[Saved data entries]
*****

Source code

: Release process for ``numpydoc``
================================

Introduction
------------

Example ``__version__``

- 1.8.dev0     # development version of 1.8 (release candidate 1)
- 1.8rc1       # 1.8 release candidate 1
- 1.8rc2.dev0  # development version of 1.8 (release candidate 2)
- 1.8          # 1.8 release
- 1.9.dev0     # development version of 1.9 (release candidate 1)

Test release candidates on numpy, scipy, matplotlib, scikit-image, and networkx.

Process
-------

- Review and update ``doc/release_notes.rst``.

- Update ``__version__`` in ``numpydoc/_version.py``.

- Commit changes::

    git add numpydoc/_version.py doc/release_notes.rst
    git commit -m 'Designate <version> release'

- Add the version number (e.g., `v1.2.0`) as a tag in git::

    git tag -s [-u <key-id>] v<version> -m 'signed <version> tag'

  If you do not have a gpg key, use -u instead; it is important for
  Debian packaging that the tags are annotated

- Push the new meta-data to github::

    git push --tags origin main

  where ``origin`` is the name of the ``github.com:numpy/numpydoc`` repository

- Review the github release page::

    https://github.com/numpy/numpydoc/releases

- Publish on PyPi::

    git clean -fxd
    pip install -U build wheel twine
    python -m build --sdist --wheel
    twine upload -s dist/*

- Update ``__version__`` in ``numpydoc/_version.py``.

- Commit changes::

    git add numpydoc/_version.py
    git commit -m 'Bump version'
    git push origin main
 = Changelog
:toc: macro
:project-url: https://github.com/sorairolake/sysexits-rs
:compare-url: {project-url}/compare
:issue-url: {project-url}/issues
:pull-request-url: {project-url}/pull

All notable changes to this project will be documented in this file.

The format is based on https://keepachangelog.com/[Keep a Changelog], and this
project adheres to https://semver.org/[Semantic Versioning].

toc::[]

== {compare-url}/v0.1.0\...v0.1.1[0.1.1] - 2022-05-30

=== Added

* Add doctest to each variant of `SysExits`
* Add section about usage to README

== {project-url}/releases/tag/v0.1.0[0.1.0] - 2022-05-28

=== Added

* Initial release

*****

REQUIRED ACTION. What is needed is every line from the start of the entries through the line containing "pip install -U build wheel twine", returned word for word and nothing else.

RESULT OF THE TASK.
Source code

: Release process for ``numpydoc``
================================

Introduction
------------

Example ``__version__``

- 1.8.dev0     # development version of 1.8 (release candidate 1)
- 1.8rc1       # 1.8 release candidate 1
- 1.8rc2.dev0  # development version of 1.8 (release candidate 2)
- 1.8          # 1.8 release
- 1.9.dev0     # development version of 1.9 (release candidate 1)

Test release candidates on numpy, scipy, matplotlib, scikit-image, and networkx.

Process
-------

- Review and update ``doc/release_notes.rst``.

- Update ``__version__`` in ``numpydoc/_version.py``.

- Commit changes::

    git add numpydoc/_version.py doc/release_notes.rst
    git commit -m 'Designate <version> release'

- Add the version number (e.g., `v1.2.0`) as a tag in git::

    git tag -s [-u <key-id>] v<version> -m 'signed <version> tag'

  If you do not have a gpg key, use -u instead; it is important for
  Debian packaging that the tags are annotated

- Push the new meta-data to github::

    git push --tags origin main

  where ``origin`` is the name of the ``github.com:numpy/numpydoc`` repository

- Review the github release page::

    https://github.com/numpy/numpydoc/releases

- Publish on PyPi::

    git clean -fxd
    pip install -U build wheel twine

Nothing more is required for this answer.